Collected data
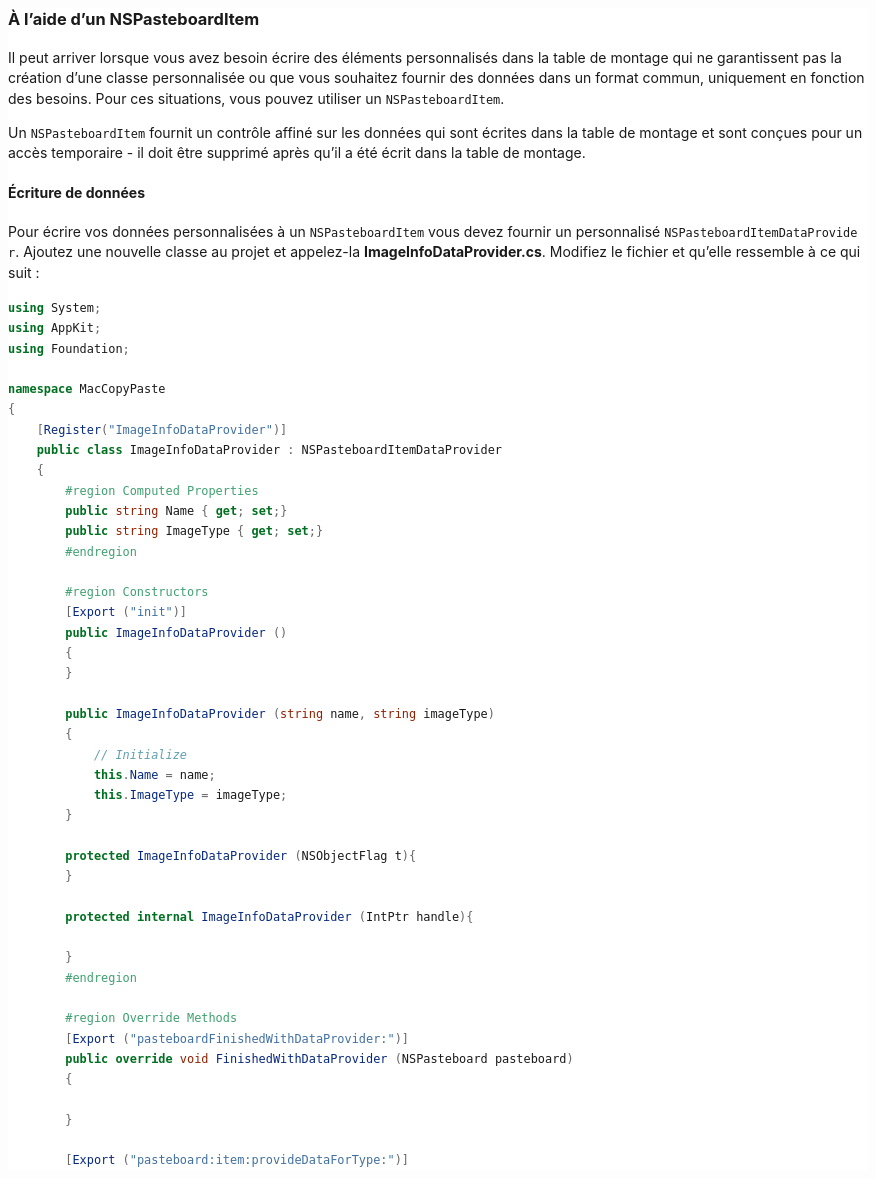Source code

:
 ```csharp
```

### <a name="using-a-nspasteboarditem"></a>À l’aide d’un NSPasteboardItem

Il peut arriver lorsque vous avez besoin écrire des éléments personnalisés dans la table de montage qui ne garantissent pas la création d’une classe personnalisée ou que vous souhaitez fournir des données dans un format commun, uniquement en fonction des besoins. Pour ces situations, vous pouvez utiliser un `NSPasteboardItem`.

Un `NSPasteboardItem` fournit un contrôle affiné sur les données qui sont écrites dans la table de montage et sont conçues pour un accès temporaire - il doit être supprimé après qu’il a été écrit dans la table de montage.

#### <a name="writing-data"></a>Écriture de données

Pour écrire vos données personnalisées à un `NSPasteboardItem` vous devez fournir un personnalisé `NSPasteboardItemDataProvider`. Ajoutez une nouvelle classe au projet et appelez-la **ImageInfoDataProvider.cs**. Modifiez le fichier et qu’elle ressemble à ce qui suit :

```csharp
using System;
using AppKit;
using Foundation;

namespace MacCopyPaste
{
    [Register("ImageInfoDataProvider")]
    public class ImageInfoDataProvider : NSPasteboardItemDataProvider
    {
        #region Computed Properties
        public string Name { get; set;}
        public string ImageType { get; set;}
        #endregion

        #region Constructors
        [Export ("init")]
        public ImageInfoDataProvider ()
        {
        }

        public ImageInfoDataProvider (string name, string imageType)
        {
            // Initialize
            this.Name = name;
            this.ImageType = imageType;
        }

        protected ImageInfoDataProvider (NSObjectFlag t){
        }

        protected internal ImageInfoDataProvider (IntPtr handle){

        }
        #endregion

        #region Override Methods
        [Export ("pasteboardFinishedWithDataProvider:")]
        public override void FinishedWithDataProvider (NSPasteboard pasteboard)
        {
            
        }

        [Export ("pasteboard:item:provideDataForType:")]
```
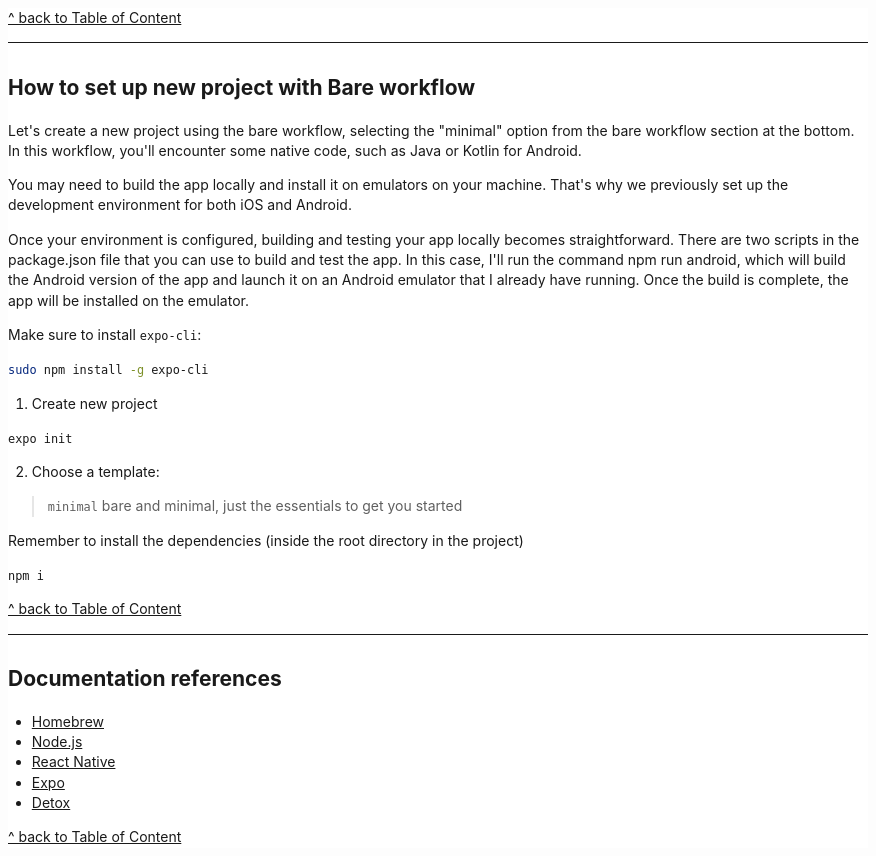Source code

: [^ back to Table of Content](#table-of-content)

---

## How to set up new project with Bare workflow
Let's create a new project using the bare workflow, selecting the "minimal" option from the bare workflow section at the bottom. In this workflow, you'll encounter some native code, such as Java or Kotlin for Android.

You may need to build the app locally and install it on emulators on your machine. That's why we previously set up the development environment for both iOS and Android.

Once your environment is configured, building and testing your app locally becomes straightforward. There are two scripts in the package.json file that you can use to build and test the app.
In this case, I'll run the command npm run android, which will build the Android version of the app and launch it on an Android emulator that I already have running. Once the build is complete, the app will be installed on the emulator.

Make sure to install `expo-cli`:
```zsh
sudo npm install -g expo-cli
```

1. Create new project
```zsh
expo init
```

2. Choose a template:
>  `minimal` bare and minimal, just the essentials to get you started

Remember to install the dependencies (inside the root directory in the project)
```zsh
npm i
```

[^ back to Table of Content](#table-of-content)

---

## Documentation references

* [Homebrew](https://brew.sh/)
* [Node.js](https://nodejs.org/en)
* [React Native](https://reactnative.dev/)
* [Expo](https://expo.dev/)
* [Detox](https://wix.github.io/Detox/)

[^ back to Table of Content](#table-of-content)
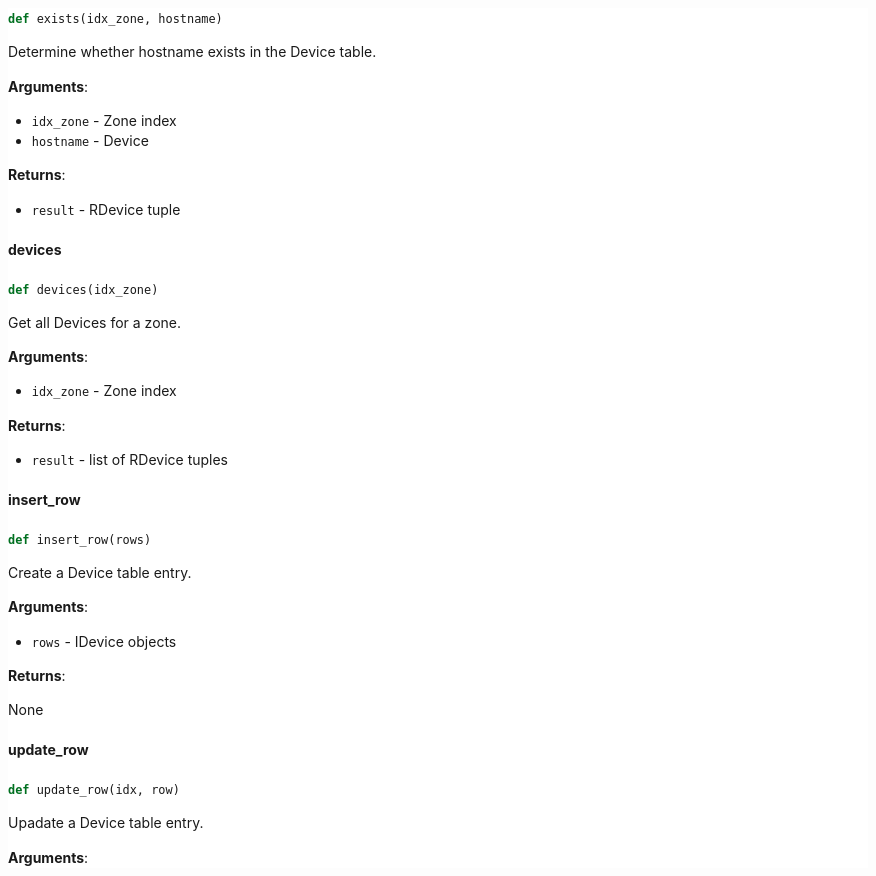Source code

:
 ```python
def exists(idx_zone, hostname)
```

Determine whether hostname exists in the Device table.

**Arguments**:

- `idx_zone` - Zone index
- `hostname` - Device


**Returns**:

- `result` - RDevice tuple

<a id="db.table.device.devices"></a>

#### devices

```python
def devices(idx_zone)
```

Get all Devices for a zone.

**Arguments**:

- `idx_zone` - Zone index


**Returns**:

- `result` - list of RDevice tuples

<a id="db.table.device.insert_row"></a>

#### insert\_row

```python
def insert_row(rows)
```

Create a Device table entry.

**Arguments**:

- `rows` - IDevice objects


**Returns**:

  None

<a id="db.table.device.update_row"></a>

#### update\_row

```python
def update_row(idx, row)
```

Upadate a Device table entry.

**Arguments**:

- _WHAT IS EXPECTED_
Exactly as written, restate the lines above from the opening line through the one holding "table de montage.", omitting the pictures.

- _ANSWER FOR THIS EXERCISE_
Source code

:
 ```csharp
```

### <a name="using-a-nspasteboarditem"></a>À l’aide d’un NSPasteboardItem

Il peut arriver lorsque vous avez besoin écrire des éléments personnalisés dans la table de montage qui ne garantissent pas la création d’une classe personnalisée ou que vous souhaitez fournir des données dans un format commun, uniquement en fonction des besoins. Pour ces situations, vous pouvez utiliser un `NSPasteboardItem`.

Un `NSPasteboardItem` fournit un contrôle affiné sur les données qui sont écrites dans la table de montage et sont conçues pour un accès temporaire - il doit être supprimé après qu’il a été écrit dans la table de montage.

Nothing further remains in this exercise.